Reply:Using a 3/32 tungsten might also improve things since the travel speed will be much faster.
Reply:Originally Posted by maartyUsing a 3/32 tungsten might also improve things since the travel speed will be much faster.
Reply:Stainless is stainless doesn't matter what u do it will shrink and warp
Reply:marrty,I am sorry.  My post was directed at the OP, not you.  He was the one who questioned using MIG.There's been considerable discussion here on the boards about using hi speed pulsing when welding thin gauge SS steel.If you'd like to read more, to include the link to the HL Lyons article, an easy way would be to go back to some of my previous posts (about a month ago) and you will find it.Syncro 250 DX Dynasty 200 DXMM 251 w/30A SG XMT 304 w/714 Feeder & Optima PulserHH187Dialarc 250 AC/DCHypertherm PM 1250Smith, Harris, Victor O/ASmith and Thermco Gas MixersAccess to a full fab shop with CNC Plasma, Water Jet, etc.
Reply:Sudownlll,Thank you for that.

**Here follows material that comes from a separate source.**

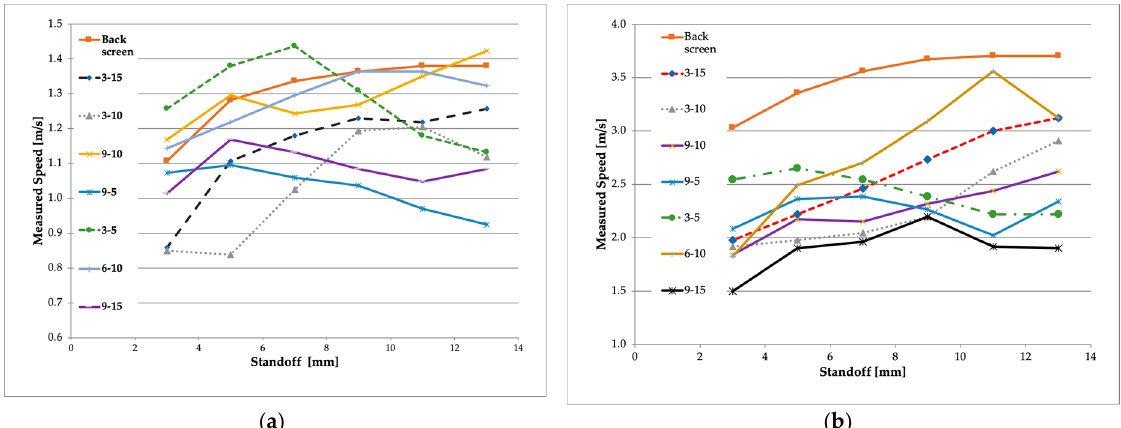
Figure 4. ( a ) Measured flow speed (m/s) as a function of standoff (mm) for all fabric samples tested at a velocity of 3.3 m/s; ( b ) Measured flow speed (m/s) as a function of standoff (mm) for all fabric samples tested at a velocity of 10 m/s. Table 1. Flow ratio summaries averaged across realistic standoff distances of 3, 5 or 7 mm. Wind Speed Hole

And Snowboarder88, if the tungsten is brought to a long fine point two and a half to three times the diameter of the tungsten, and given a final slight bevel at the very tip, a very tight and constricted arc can be had; especially if it is held close. Remember the variables of melting point, puddle size, arc distance, angle of torch etc. 14 gauge isnt that light. I think a 1/16 tungsten is too small. Controlled more slowly, but not necessarily putting in less heat. Putting in the least amount of heat and as fast as possible is whats called for here.
Reply:Ok I see your point, but I dont understand how with that reasoning you think going to 3/32 will offer a faster travel speed and less heat input?  Going with a long tapered point will give a concentrated arc, but the same if not better can also be had with 1/16 tungsten ground in the same fashion.1/16 tungsten is rated for 150 amps, well more than what is needed for this application.  So assuming they are ground the same, why do you think a 3/32 inputs less heat than a 1/16 tungsten?Have we all gone mad?

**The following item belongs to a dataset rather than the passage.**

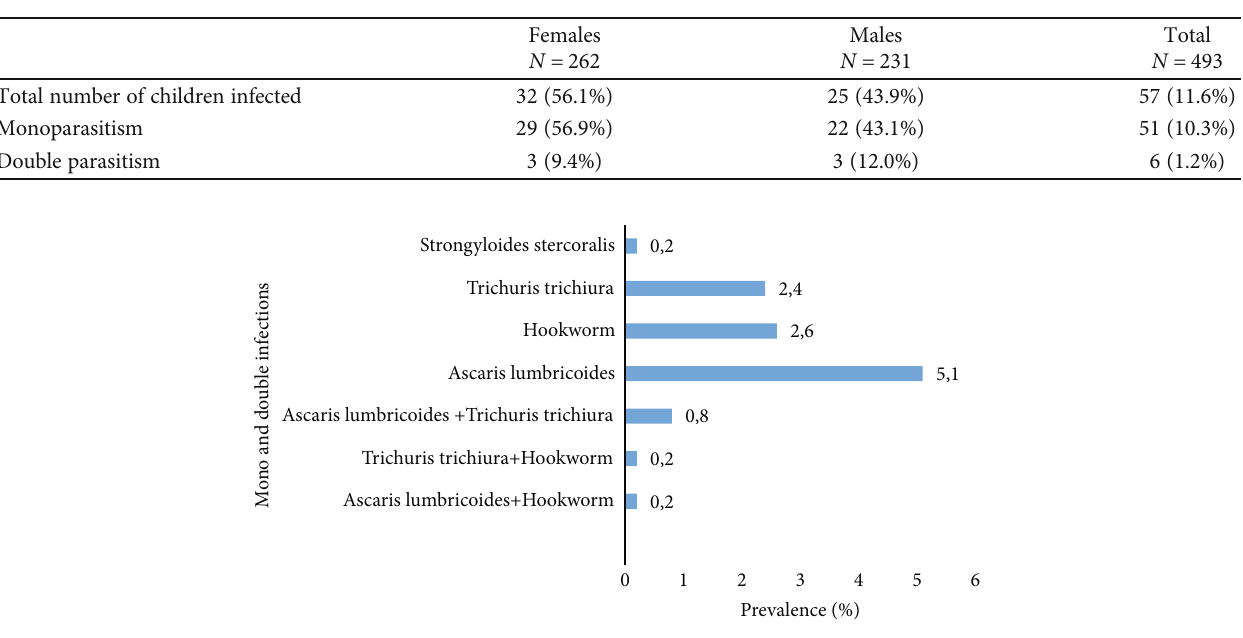
Table 6: Type of parasitism.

Reply:snoOborder88         Ok, the thing is this; the 3/32 will run hotter. Knowing this the travel speed will have to be significantly faster. Put it together; the same penetration, but with the weld executed much quicker: because of the faster travel speed less heat will have had a chance to migrate into the surrounding metal. This is much the same reason that a jetrod (7024) will have less distrortion than a similare size weld produced by a similar sized low hydrogen (7018) Stainless is a lousy thermal conductor; heat will not travel away from the weld as fast as with steel, copper or aluminum. The faster the weld takes place the less distortion there will be.